Inflation also means that time is money for Inzhener.


Levchenko said he needs to finish and sell his building as fast as possible, before inflation bankrupts him.


It took his firm 18 months to get the first office building ready for occupancy, and Levchenko plans to get his new project done in a year.


In a country where construction projects can take 20 years, Levchenko's plan is ambitious.

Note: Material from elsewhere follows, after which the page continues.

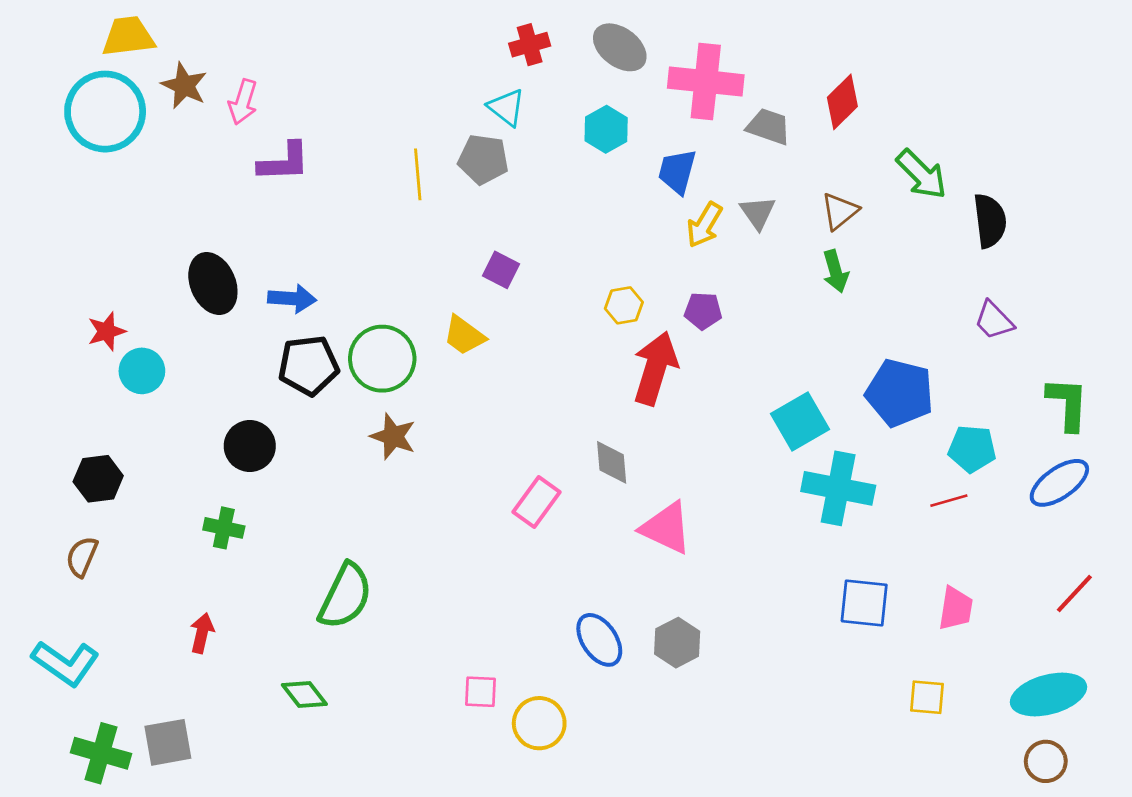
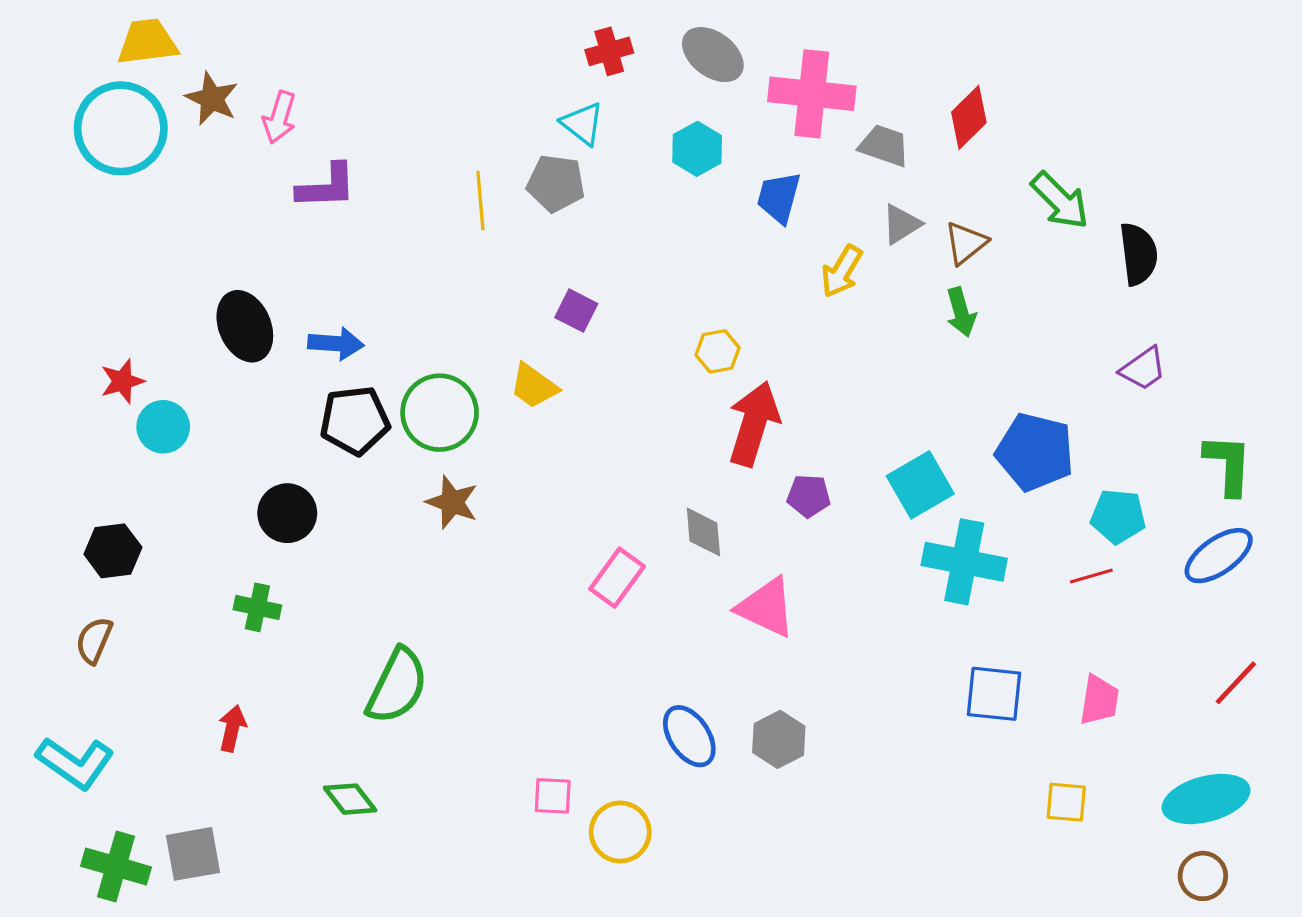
gray triangle: (758, 213) -> (901, 224), moved, turned 33
yellow arrow: (704, 225) -> (842, 271), moved
purple pentagon: (703, 311) -> (809, 496), moved
purple trapezoid: (994, 320) -> (1143, 369), turned -81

It means no days off for any of the workers, who get a higher salary and a long leave only after the project is completed, Levchenko said.


Inflation also means that Levchenko has no time to bargain on the price of production materials.


"Our expenses on worker's salaries are higher than the costs of the building materials", he said. "Our main expense is wasted time".


Once-scarce building materials are now available to whomever is willing to pay high prices, Levchenko said.


Completing the project quickly also will mean bending the rules and offering bribes, Levchenko added.


"If I had to follow all the instructions and regulations imposed in this town, I would have never been able to build my office", Levchenko said.


The approvals required from district councils, for instance, "cannot be obtained without a few presents", Levchenko said.


To maintain full control of his projects, Levchenko keeps his business small, with 60 workers reconstructing one small building at a time.


Levchenko started his business, then a building materials research company, with 400 rubles in 1987. The business now includes research, construction and design, and calls itself "the first commercial company that has worked independently since 1987".